Technology & Science

Hubble Space Telescope's main camera stops working

The Hubble Space Telescope's premier camera has shut down because of a hardware problem.

Wide field camera has backup electronics that could be called into action if necessary

Composed of gas and dust, the pictured pillar resides in a tempestuous stellar nursery called the Carina Nebula, located 7,500 light-years away in the southern constellation of Carina. It was captured by Hubble's Wide Field Camera 3 in May 2009. (NASA, ESA and the Hubble SM4 ERO Team)

The Hubble Space Telescope's premier camera has shut down because of a hardware problem.

NASA said the camera stopped working Tuesday. Hubble's three other science instruments are still working fine, with celestial observations continuing.

This third incarnation of the wide field camera was installed by spacewalking astronauts in 2009. The camera has backup electronics that could be called into action, if necessary, according to NASA.

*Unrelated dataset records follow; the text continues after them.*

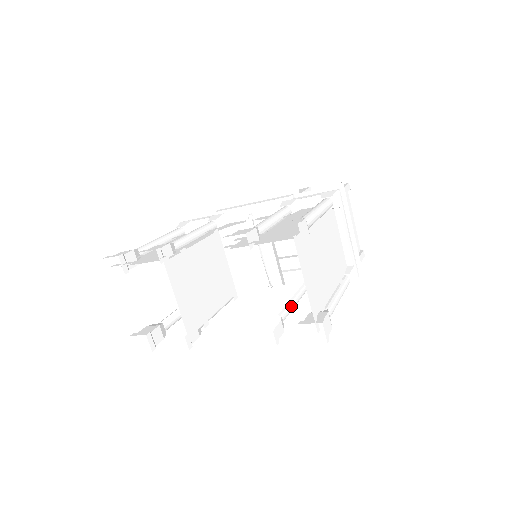
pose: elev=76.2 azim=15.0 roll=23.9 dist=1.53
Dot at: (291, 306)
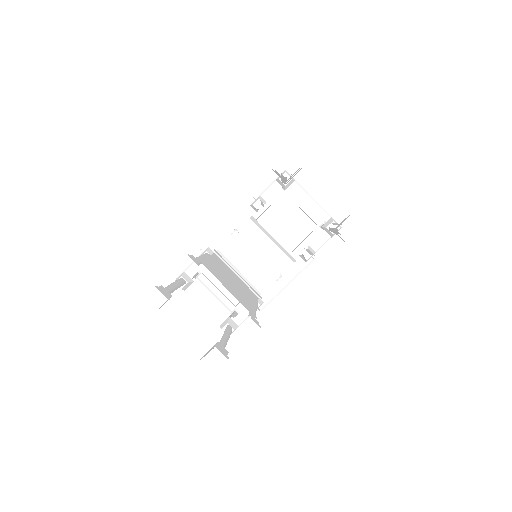
Dot at: occluded
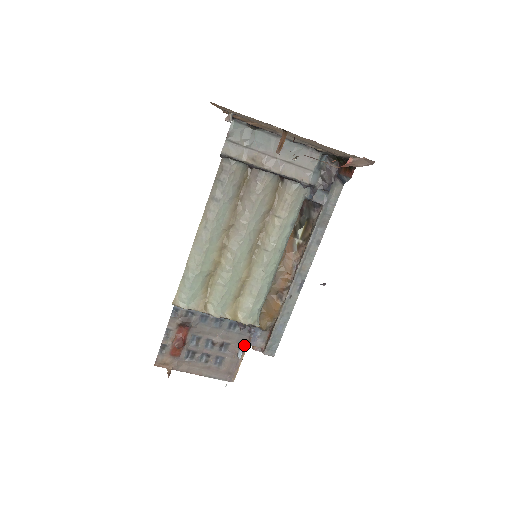
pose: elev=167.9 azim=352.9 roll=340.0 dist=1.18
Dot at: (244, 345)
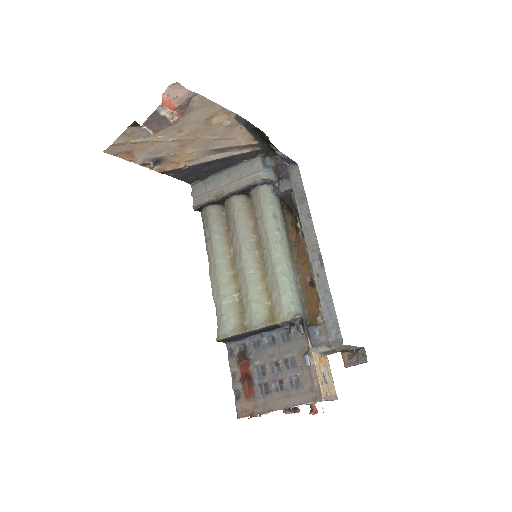
Dot at: (307, 350)
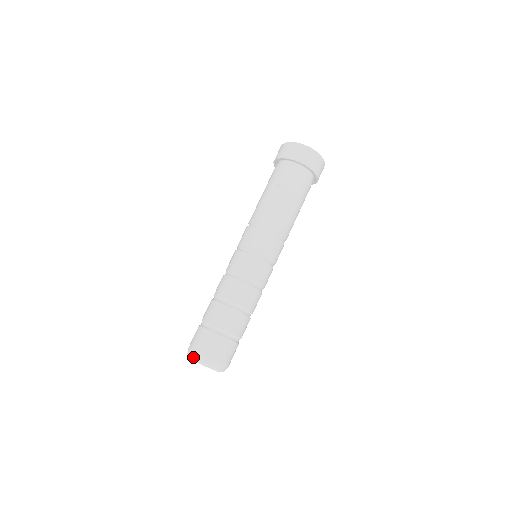
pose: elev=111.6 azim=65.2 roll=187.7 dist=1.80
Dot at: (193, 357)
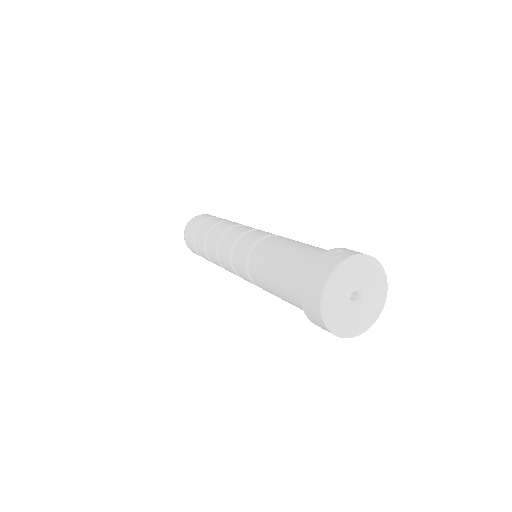
Dot at: (184, 231)
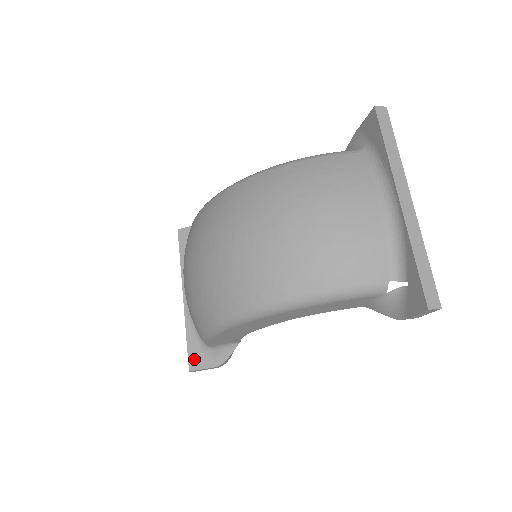
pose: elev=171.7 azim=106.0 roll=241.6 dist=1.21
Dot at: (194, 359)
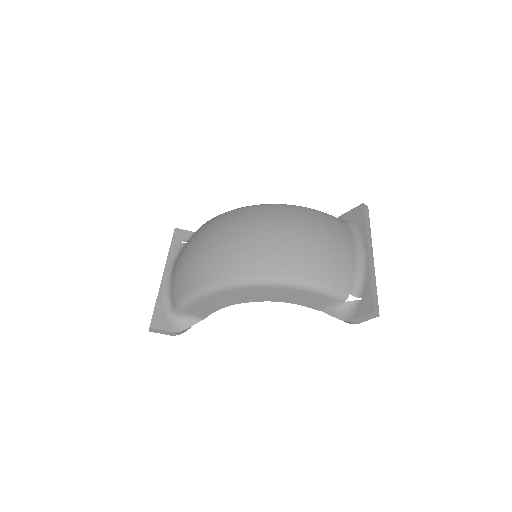
Dot at: (157, 320)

The camera has captured stunning images of stars, galaxies stretching far back in time and assisted in deep-sky surveys. It's also studied objects in our own solar system, discovering some of the tiny moons around Pluto, as well as a 14th moon around Neptune. It takes pictures in both visible and ultraviolet light, as well as near infrared.

Hubble has studied objects in our own solar system, discovering some of the tiny moons around Pluto.

Orbiting 560 kilometres above Earth, Hubble was launched in 1990 and visited by space shuttle astronauts, for repairs and upgrades, five times.

Last fall, Hubble stopped working altogether for three weeks because of a pointing problem. This is the first time the camera has acted up like this, said Cheryl Gundy, a spokeswoman with the Space Telescope Science Institute in Baltimore, which handle science operations for the telescope.

"NASA is trying to pull together the team to try to diagnose the issue," Gundy said Wednesday.

"We would like to have Hubble back up and working as quickly as possible, and NASA is making that happen," even with the partial government shutdown, she added.

Last year, the Hubble telescope imaged auroras on Saturn. (ESA/Hubble, NASA, A. Simon (GSFC)

However, Popular Science noted that the shutdown may complicate things, as much of Hubble's mission operations are run out of NASA's Goddard Space Flight Center in Greenbelt Maryland.

"The shutdown has forced most employees into involuntary leave, and only a few people have been allowed to keep working to make sure Hubble and other spacecraft are flying around in orbit safe and sound," the publication reported.